One protester and carwash worker, Nelson Hernandez, said his eyes would burn for hours after he left work. Raul Perez said the soap he was forced to use would burn the hair off of his legs. Carlos Garcia also said that he asked if he could have some gloves and a mask to wear, but was ignored. All three men said they were afraid to report the claims because they feared they would lose their jobs. But, now, saying that they feel they have suffered enough, all are proud to be a part of the protests against unfair employee situations in and throughout New York City.
As PC&D previously reported, a coalition of community and labor organizations started a campaign meant to reform illegal practices within the carwash business. Dan Morris, communications director for the Retail, Wholesale & Department Store Union, said that workers from across the city are meeting to discuss their concerns and share their interest in transforming the carwash industry.
A similar campaign in Los Angeles resulted in agreements between a few California carwashes and their workers.
Drums were played and signs were hoisted by former and current workers outside of the Metro Car Wash in Forest Hills, NY. Ana Maria Archila, executive director of Make the Road New York, thanked those who attended the rally and compared the conditions to slavery.
Queens Councilman James Sanders, chairman of the Council's civil service and labor committee, said that he would push to set up a hearing to hear testimony on how employees were unfairly treated.
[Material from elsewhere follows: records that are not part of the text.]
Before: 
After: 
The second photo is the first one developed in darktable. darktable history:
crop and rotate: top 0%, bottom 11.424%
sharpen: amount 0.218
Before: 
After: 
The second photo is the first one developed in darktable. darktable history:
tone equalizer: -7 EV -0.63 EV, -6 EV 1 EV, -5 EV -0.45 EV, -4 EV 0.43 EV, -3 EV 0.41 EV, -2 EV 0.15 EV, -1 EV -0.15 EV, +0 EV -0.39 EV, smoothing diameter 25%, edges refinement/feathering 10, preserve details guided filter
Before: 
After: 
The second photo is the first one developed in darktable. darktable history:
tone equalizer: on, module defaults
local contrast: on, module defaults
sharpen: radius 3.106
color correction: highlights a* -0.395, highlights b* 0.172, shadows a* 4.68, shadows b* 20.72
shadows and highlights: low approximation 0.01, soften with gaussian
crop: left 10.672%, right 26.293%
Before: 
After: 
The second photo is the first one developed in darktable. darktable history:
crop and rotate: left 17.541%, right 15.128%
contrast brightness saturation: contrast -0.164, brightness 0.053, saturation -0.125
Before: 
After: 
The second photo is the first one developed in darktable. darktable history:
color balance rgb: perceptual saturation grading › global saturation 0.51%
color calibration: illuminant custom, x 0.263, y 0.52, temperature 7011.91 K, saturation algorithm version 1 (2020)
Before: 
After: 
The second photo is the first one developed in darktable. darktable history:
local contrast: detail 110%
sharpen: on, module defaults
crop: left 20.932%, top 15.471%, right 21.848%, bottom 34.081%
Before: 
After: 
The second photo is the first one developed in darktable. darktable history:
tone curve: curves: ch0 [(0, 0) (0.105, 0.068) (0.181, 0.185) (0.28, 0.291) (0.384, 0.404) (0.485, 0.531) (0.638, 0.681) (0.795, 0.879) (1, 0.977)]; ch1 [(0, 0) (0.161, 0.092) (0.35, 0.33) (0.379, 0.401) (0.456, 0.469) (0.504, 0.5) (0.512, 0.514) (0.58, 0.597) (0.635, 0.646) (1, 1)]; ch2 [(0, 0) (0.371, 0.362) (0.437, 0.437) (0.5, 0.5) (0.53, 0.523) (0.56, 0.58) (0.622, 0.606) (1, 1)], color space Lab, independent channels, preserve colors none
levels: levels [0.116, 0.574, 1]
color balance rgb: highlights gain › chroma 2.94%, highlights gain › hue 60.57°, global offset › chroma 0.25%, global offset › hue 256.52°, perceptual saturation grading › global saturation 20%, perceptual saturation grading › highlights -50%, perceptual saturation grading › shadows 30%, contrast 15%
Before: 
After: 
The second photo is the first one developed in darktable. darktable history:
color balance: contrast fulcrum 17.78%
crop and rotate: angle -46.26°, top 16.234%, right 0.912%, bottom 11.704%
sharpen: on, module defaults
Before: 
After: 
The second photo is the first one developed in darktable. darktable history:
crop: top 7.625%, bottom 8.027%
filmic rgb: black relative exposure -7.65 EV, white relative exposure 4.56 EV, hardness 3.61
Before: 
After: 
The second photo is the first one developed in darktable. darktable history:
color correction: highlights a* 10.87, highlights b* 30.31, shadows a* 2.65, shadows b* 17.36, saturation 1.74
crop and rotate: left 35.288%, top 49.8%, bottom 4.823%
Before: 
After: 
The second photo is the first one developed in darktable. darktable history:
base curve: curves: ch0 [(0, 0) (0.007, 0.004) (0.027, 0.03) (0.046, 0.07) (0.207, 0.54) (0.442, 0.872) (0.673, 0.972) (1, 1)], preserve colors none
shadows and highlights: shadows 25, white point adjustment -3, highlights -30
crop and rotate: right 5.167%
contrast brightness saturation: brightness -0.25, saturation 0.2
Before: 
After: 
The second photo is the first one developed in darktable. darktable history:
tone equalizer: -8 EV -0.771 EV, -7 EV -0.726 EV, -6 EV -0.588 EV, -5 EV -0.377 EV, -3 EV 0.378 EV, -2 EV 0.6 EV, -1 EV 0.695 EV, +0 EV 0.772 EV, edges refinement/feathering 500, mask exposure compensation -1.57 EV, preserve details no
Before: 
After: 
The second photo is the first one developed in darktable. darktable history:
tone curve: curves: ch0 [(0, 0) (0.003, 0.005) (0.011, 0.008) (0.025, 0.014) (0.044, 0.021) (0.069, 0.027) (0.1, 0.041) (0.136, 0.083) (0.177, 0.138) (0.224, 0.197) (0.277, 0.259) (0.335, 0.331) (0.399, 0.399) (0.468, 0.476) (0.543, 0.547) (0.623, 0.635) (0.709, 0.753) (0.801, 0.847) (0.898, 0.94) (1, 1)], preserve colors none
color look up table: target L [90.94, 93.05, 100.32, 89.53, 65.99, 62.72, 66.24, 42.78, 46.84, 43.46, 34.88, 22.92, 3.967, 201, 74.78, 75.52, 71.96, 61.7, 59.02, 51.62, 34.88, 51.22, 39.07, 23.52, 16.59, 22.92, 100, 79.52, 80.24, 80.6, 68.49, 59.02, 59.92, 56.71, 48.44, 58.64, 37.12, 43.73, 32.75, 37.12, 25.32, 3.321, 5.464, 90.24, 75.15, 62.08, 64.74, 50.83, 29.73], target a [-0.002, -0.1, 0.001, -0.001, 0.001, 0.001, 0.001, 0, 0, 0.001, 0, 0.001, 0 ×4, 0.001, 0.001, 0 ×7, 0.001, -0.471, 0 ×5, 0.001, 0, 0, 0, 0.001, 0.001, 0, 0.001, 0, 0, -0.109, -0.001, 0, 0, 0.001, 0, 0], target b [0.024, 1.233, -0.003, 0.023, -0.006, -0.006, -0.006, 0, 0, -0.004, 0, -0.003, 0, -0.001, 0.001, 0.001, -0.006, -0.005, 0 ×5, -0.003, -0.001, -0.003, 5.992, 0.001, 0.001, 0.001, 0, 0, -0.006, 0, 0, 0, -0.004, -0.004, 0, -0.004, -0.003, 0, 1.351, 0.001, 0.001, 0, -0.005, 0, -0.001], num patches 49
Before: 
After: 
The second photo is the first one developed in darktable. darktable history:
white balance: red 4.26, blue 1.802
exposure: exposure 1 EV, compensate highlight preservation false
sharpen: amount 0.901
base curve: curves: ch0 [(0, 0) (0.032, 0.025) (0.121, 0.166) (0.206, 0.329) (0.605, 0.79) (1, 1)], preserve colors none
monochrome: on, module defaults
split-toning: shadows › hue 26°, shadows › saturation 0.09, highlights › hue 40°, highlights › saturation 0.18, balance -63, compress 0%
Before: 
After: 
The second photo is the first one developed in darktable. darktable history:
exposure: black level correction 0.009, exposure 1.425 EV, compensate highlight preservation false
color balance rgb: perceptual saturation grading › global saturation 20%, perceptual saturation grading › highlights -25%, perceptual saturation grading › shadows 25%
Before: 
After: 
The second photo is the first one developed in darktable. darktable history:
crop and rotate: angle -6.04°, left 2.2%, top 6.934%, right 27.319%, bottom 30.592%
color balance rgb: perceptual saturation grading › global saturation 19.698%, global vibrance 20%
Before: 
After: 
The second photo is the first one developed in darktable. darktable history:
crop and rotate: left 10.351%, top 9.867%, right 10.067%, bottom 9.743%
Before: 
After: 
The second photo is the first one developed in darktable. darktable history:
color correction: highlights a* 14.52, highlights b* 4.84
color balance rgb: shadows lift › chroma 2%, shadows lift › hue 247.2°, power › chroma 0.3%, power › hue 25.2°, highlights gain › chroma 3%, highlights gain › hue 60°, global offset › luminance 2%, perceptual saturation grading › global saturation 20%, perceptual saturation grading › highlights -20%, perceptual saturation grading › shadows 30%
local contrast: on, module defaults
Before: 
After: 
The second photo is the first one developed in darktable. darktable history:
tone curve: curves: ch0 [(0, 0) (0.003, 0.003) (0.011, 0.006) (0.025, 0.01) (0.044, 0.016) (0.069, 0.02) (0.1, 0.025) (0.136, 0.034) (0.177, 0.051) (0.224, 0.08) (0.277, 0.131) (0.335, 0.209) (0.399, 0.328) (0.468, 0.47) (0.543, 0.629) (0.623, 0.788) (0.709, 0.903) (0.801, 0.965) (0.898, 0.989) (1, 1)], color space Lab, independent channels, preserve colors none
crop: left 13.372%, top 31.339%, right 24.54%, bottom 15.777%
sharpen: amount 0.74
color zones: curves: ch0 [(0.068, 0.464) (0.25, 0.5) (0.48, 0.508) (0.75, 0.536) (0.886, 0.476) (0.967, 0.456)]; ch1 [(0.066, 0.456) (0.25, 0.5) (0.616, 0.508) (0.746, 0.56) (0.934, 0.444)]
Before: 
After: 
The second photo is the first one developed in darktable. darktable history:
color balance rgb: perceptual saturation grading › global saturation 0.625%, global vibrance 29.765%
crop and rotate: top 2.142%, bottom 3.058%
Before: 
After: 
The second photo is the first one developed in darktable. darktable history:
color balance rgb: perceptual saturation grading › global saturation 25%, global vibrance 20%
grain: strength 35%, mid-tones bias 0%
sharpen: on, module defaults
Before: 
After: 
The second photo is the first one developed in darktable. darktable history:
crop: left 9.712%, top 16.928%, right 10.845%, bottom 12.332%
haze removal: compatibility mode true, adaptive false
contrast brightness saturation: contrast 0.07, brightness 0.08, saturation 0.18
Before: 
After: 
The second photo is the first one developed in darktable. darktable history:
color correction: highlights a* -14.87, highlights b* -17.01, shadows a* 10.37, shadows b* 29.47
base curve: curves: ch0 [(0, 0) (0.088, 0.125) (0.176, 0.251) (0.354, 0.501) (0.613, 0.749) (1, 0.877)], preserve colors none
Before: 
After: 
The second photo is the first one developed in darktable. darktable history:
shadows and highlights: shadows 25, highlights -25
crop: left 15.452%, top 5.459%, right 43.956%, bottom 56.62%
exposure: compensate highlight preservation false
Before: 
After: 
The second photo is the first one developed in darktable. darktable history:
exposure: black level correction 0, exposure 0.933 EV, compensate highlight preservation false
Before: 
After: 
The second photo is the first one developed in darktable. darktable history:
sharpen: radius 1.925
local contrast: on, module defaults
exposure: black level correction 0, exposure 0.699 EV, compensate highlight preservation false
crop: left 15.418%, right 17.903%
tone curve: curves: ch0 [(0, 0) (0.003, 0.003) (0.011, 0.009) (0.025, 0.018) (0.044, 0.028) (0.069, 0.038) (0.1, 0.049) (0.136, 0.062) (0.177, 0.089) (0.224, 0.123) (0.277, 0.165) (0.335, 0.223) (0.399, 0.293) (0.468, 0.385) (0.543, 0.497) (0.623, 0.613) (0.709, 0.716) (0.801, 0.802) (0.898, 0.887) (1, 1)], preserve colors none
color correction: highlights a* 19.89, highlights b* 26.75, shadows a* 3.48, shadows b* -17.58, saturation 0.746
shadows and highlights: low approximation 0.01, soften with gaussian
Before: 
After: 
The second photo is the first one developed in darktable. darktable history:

Three washes sued by CA for over $2 million
Two lawsuits were filed against three carwashes in Los Angeles by the California Labor Commissioner. The lawsuits are for unpaid wages, penalties and damages, and they total in excess of $2 million. Labor Standards Enforcement conducted investigations and found that Rosencrans King Car Wash, Wilshire Car Wash and Vermont Auto Spa all violated state laws.
The lawsuits allege violations of minimum wage, overtime and record keeping laws as well as failure to issue itemized wage deduction statements. Further, Vermont Auto Spa was also found in violation of meal and rest period requirements.
The complaint against Rosencrans King Car Wash alleges that the wash did not pay workers for all the hours they worked, and the suit seeks almost $1.7 million in minimum wage, overtime, penalties and attorney fees.
7 Flags Car Wash now runs on solar power
The 7 Flags Car Wash in Vallejo, CA, is now running on solar power, thanks to a newly installed 58KW Solar Power System. The wash will now use 40 percent less energy from the state's electrical grid.
Jack Anthony III, president and CEO of 7 Flags Car Wash, said in a statement, "Our continual effort in protecting and preserving the environment by using renewable energy has led us to this [58KW Solar Power System] next step."
Anthony hopes other companies will make similar strides towards saving the environment. In 2009, 7 Flags because the first "Green Certified" carwash in Solano County, CA.